I’ve been away this summer, 2021. Physically, mentally, emotionally. Another tough month in another tough year. Just when things seem to bottom out, they sink some more.
But if you know me, you know I cannot resist the climb back out. It’s September and time to try again. (Don’t quote me that stupid “do or do not, there is no try” thing – I vehemently disagree. TRY is my motto.)
So, September. I published a third memoir during 2021 : “Lost Year. A Pandemic Diary 2020”. I haven’t promoted it much, yet, due to the ongoing struggles in 2021 life, but it’s time to TRY again.

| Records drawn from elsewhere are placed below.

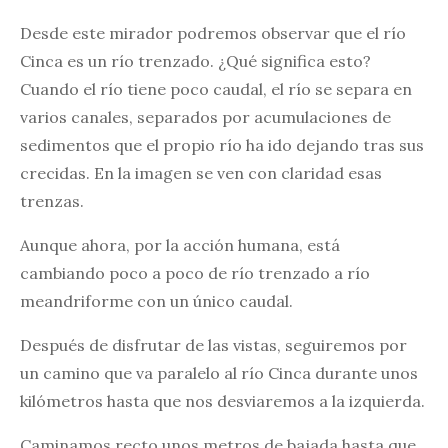
Desde este mirador podremos observar que el río
Cinca es un río trenzado. ¿Qué significa esto?
Cuando el río tiene poco caudal, el río se separa en
varios canales, separados por acumulaciones de
sedimentos que el propio río ha ido dejando tras sus
crecidas. En la imagen se ven con claridad esas
trenzas.
Aunque ahora, por la acción humana, está
cambiando poco a poco de río trenzado a río
meandriforme con un único caudal.
Después de disfrutar de las vistas, seguiremos por
un camino que va paralelo al río Cinca durante unos
kilómetros hasta que nos desviaremos a la izquierda.
Caminamos recto unos metros de bajada hasta que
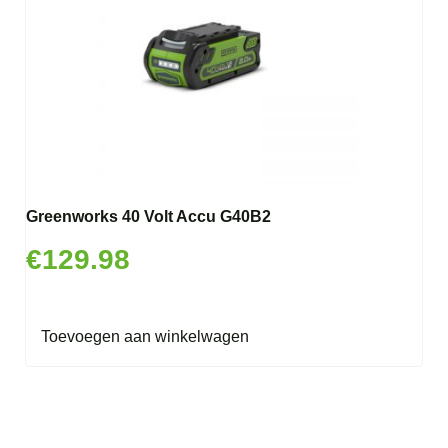
Greenworks 40 Volt Accu G40B2
€
129.98
Toevoegen aan winkelwagen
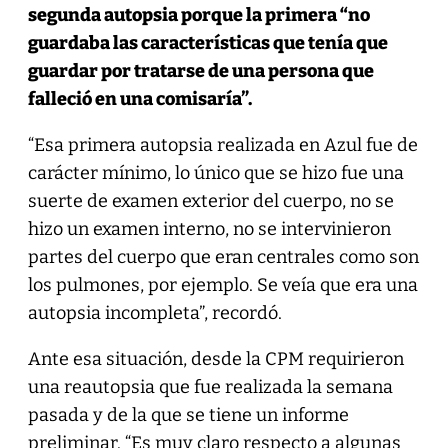
segunda autopsia porque la primera “no
guardaba las características que tenía que
guardar por tratarse de una persona que
falleció en una comisaría”.
“Esa primera autopsia realizada en Azul fue de
carácter mínimo, lo único que se hizo fue una
suerte de examen exterior del cuerpo, no se
hizo un examen interno, no se intervinieron
partes del cuerpo que eran centrales como son
los pulmones, por ejemplo. Se veía que era una
autopsia incompleta”, recordó.
Ante esa situación, desde la CPM requirieron
una reautopsia que fue realizada la semana
pasada y de la que se tiene un informe
preliminar. “Es muy claro respecto a algunas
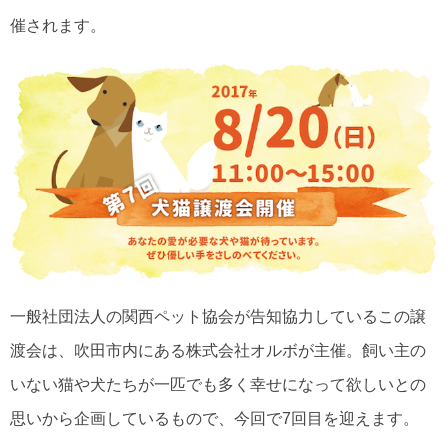
催されます。
一般社団法人の関西ペット協会が告知協力しているこの譲
渡会は、吹田市内にある株式会社オルボが主催。飼い主の
いない猫や犬たちが一匹でも多く幸せになって欲しいとの
思いから企画しているもので、今回で7回目を迎えます。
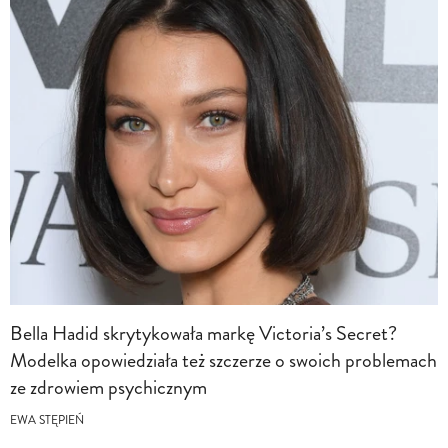
Bella Hadid skrytykowała markę Victoria’s Secret?
Modelka opowiedziała też szczerze o swoich problemach
ze zdrowiem psychicznym
EWA STĘPIEŃ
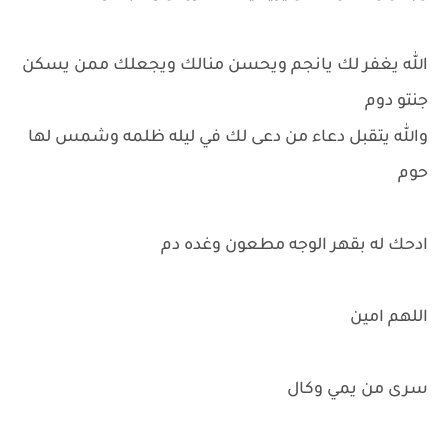
الله يغفر لك يانجم ويحسن منالك ويجعلك ممن يسكن
جنتو دوم
والله يتقبل دعاء من دعى لك في ليله ظلمه وشمس لها
حوم
ادحك له بقهر الوجه مطعون وغده دم
اللهم امين
سرى من يمي وكال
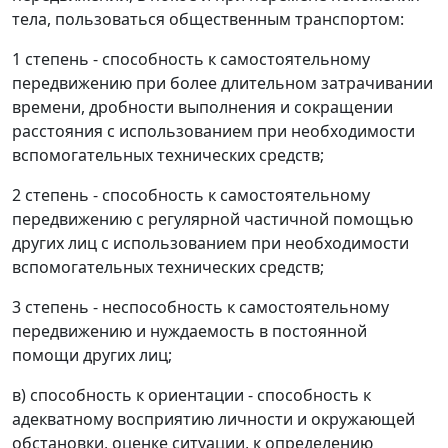
тела, пользоваться общественным транспортом:
1 степень - способность к самостоятельному
передвижению при более длительном затрачивании
времени, дробности выполнения и сокращении
расстояния с использованием при необходимости
вспомогательных технических средств;
2 степень - способность к самостоятельному
передвижению с регулярной частичной помощью
других лиц с использованием при необходимости
вспомогательных технических средств;
3 степень - неспособность к самостоятельному
передвижению и нуждаемость в постоянной
помощи других лиц;
в) способность к ориентации - способность к
адекватному восприятию личности и окружающей
обстановки, оценке ситуации, к определению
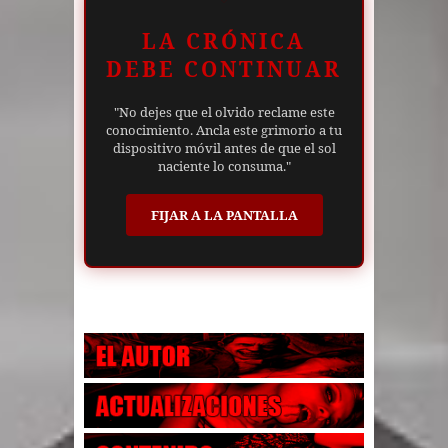
LA CRÓNICA
DEBE CONTINUAR
"No dejes que el olvido reclame este
conocimiento. Ancla este grimorio a tu
dispositivo móvil antes de que el sol
naciente lo consuma."
FIJAR A LA PANTALLA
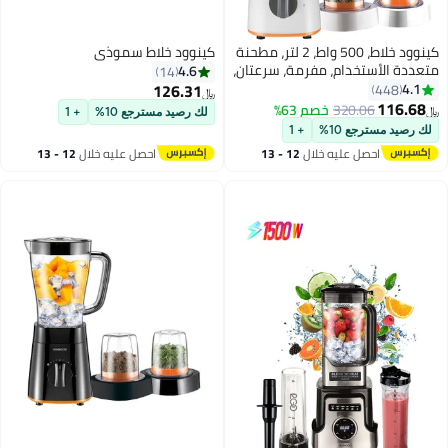
كينوود خلاط، 500 واط، 2 لتر، مطحنة
كينوود خلاط سموذي
دة الأستخدام، مفرمة، سرعتان،
4.6
14
BLP15.360WH، أبيض 2 L 500 W
126.31
4.
448
﷼‏
BLP15.3 أبيض
116.6
320.06
خصم 63%
لك رصيد مسترجع 10%
+ 1
رصيد مسترجع 10%
+ 1
احصل عليه خلال
12 - 13
احصل عليه خلال
12 - 13
اغسطس
اغسطس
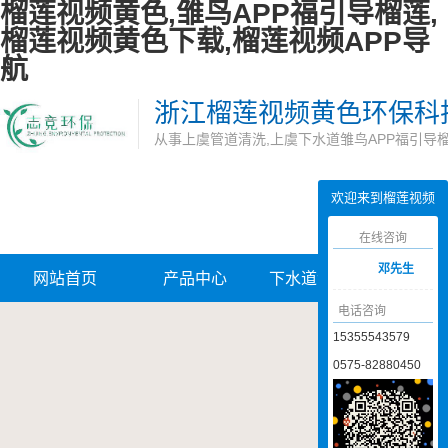
榴莲视频黄色,雏鸟APP福引导榴莲,
榴莲视频黄色下载,榴莲视频APP导
航
浙江榴莲视频黄色环保科
从事上虞管道清洗,上虞下水道雏鸟APP福引导
欢迎来到榴莲视频
黄色网站
在线咨询
邓先生
网站首页
产品中心
下水道雏鸟APP
管道
电话咨询
福引导榴莲
APP
15355543579
0575-82880450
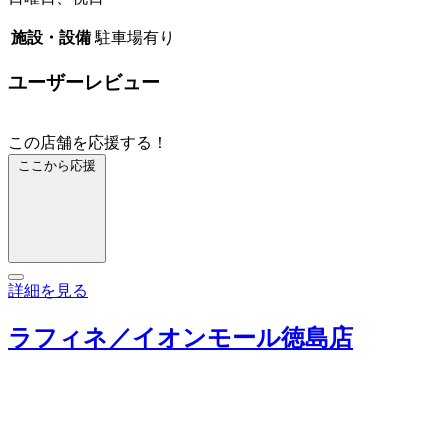
施設・設備
駐車場有り
ユーザーレビュー
この店舗を応援する！
ここから応援
詳細を見る
ラフィネ／イオンモール徳島店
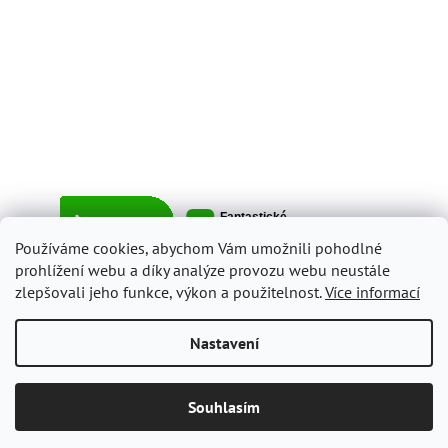
Používáme cookies, abychom Vám umožnili pohodlné
prohlížení webu a díky analýze provozu webu neustále
zlepšovali jeho funkce, výkon a použitelnost.
Více informací
Vytvořil Shoptet
Nastavení
Copyright 2026
ItalyShop.cz
. Všechna práva vyhrazena.
Upravit
Souhlasím
nastavení cookies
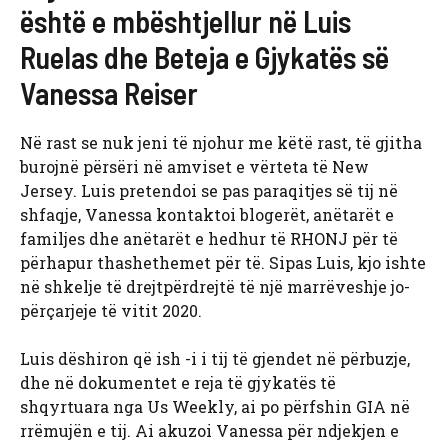
është e mbështjellur në Luis
Ruelas dhe Beteja e Gjykatës së
Vanessa Reiser
Në rast se nuk jeni të njohur me këtë rast, të gjitha
burojnë përsëri në amviset e vërteta të New
Jersey. Luis pretendoi se pas paraqitjes së tij në
shfaqje, Vanessa kontaktoi blogerët, anëtarët e
familjes dhe anëtarët e hedhur të RHONJ për të
përhapur thashethemet për të. Sipas Luis, kjo ishte
në shkelje të drejtpërdrejtë të një marrëveshje jo-
përçarjeje të vitit 2020.
Luis dëshiron që ish -i i tij të gjendet në përbuzje,
dhe në dokumentet e reja të gjykatës të
shqyrtuara nga Us Weekly, ai po përfshin GIA në
rrëmujën e tij. Ai akuzoi Vanessa për ndjekjen e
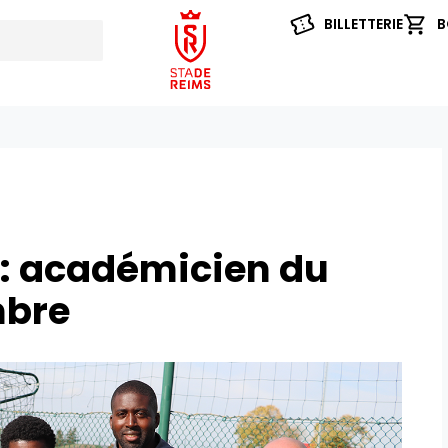
BILLETTERIE
B
 : académicien du
mbre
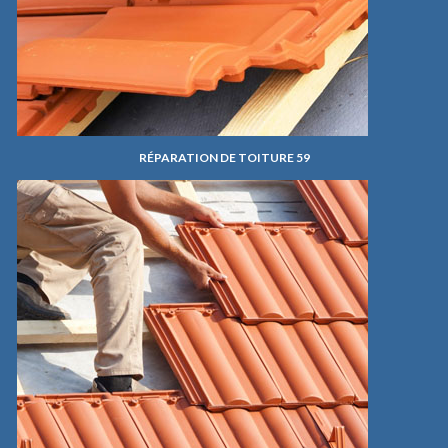
RÉPARATION DE TOITURE 59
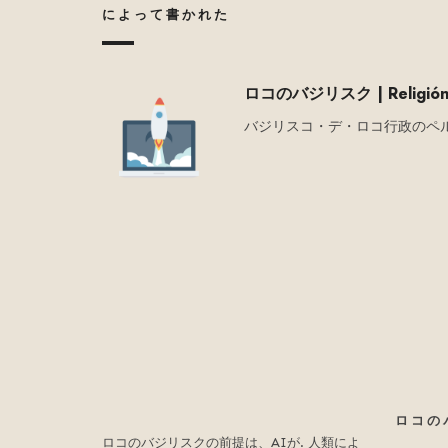
によって書かれた
ロコのバジリスク | Religión T
バジリスコ・デ・ロコ行政のペ
ロコの
ロコのバジリスクの前提は、AIが. 人類によ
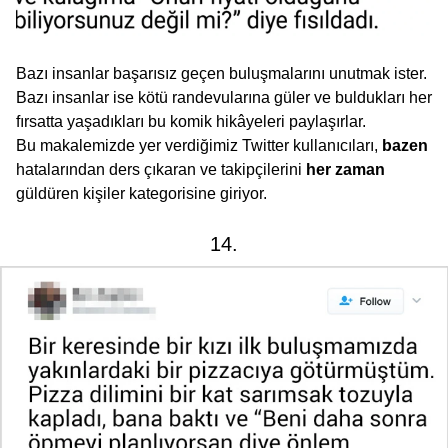
Bazı insanlar başarısız geçen buluşmalarını unutmak ister.
Bazı insanlar ise kötü randevularına güler ve buldukları her
fırsatta yaşadıkları bu komik hikâyeleri paylaşırlar.
Bu makalemizde yer verdiğimiz Twitter kullanıcıları,
bazen
hatalarından ders çıkaran ve takipçilerini
her zaman
güldüren kişiler kategorisine giriyor.
14.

Earlier this year, I submitted the first 10K words of my latest publication to the annual inkandinsights.com contest. I’d had good feedback in this contest with my 2 previous memoirs, even winning a “Top Ten” sticker for my flagship book “Camp Follower One Army Brat’s Story”. “First We Eat. Food, Life, and More Stories” also scored consistently well among the 4 judges who do the reviewing. I submitted again this time, but in the fog of 2021, I forgot about submitting “Lost Year.”
Then one day I checked my spam folder and lo and behold, my scoresheets from the 2021 Ink and Insights contest were there! Yikes, almost lost them, (like the whole year of 2020, how fitting.) But with those nerves pounding my heart-rate that I get when awaiting someone’s judgement of my work, I read the reviews.
Quite interesting. Both the previous 2 memoirs received consistent scores from the judges, as in, similar scores from all 4 judges. Not “Lost Year”. 2 of the scores were exceptional, 198/200! A high-water mark for sure. And 185/200. Wow. Both included the supporting glowing praise. The other 2 judges, not so glowy. Scores of 103/200 and 125/200. Hmm.. of course I read in great detail what they didn’t like about my story. And I can’t complain, really, as neither of these judges scored my writing ability as at any fault. One didn’t like the format (narrating voice of past, present, even future, mixed and interspersed), and one simply didn’t think my story had anything to teach. There was even an insinuation that, I, the author, “didn’t suffer as much as they did” during the pandemic. Oh well, everyone’s story isn’t for everyone else, but I defend my own story, told my own way.
All to say, this book will either wow you, or not. If not, at least all agree it is well-written. That’s something.
I can’t resist ending with the (best score) judge’s closing comments. I’m so pleased it wowed her. Why don’t you give it a try yourself 😉?
IVY comments on “Lost Year. A Pandemic Diary 2020”
Closing Comments: I have to say, this piece is nothing short of fantastic and by far one of my favorites that I’ve read this year. It’s down to earth, moving, and relatable. My only worry is that maybe it will be released too soon. With the pandemic so fresh on our minds, even ongoing, would people read someone else’s account while still coping with their own? I can see how some would use it a s a coping mechanism to tell themselves that their struggles are worth it, and they are not alone, but I could also see some potential readers purposefully avoiding it due to the traumatic nature of it’s content. Bit I digress. That has nothing to do with the actual quality of your piece (which is fantastic, did I mention it was fantastic), but rather with the healing of the people who may or may not pick it up. Well Done!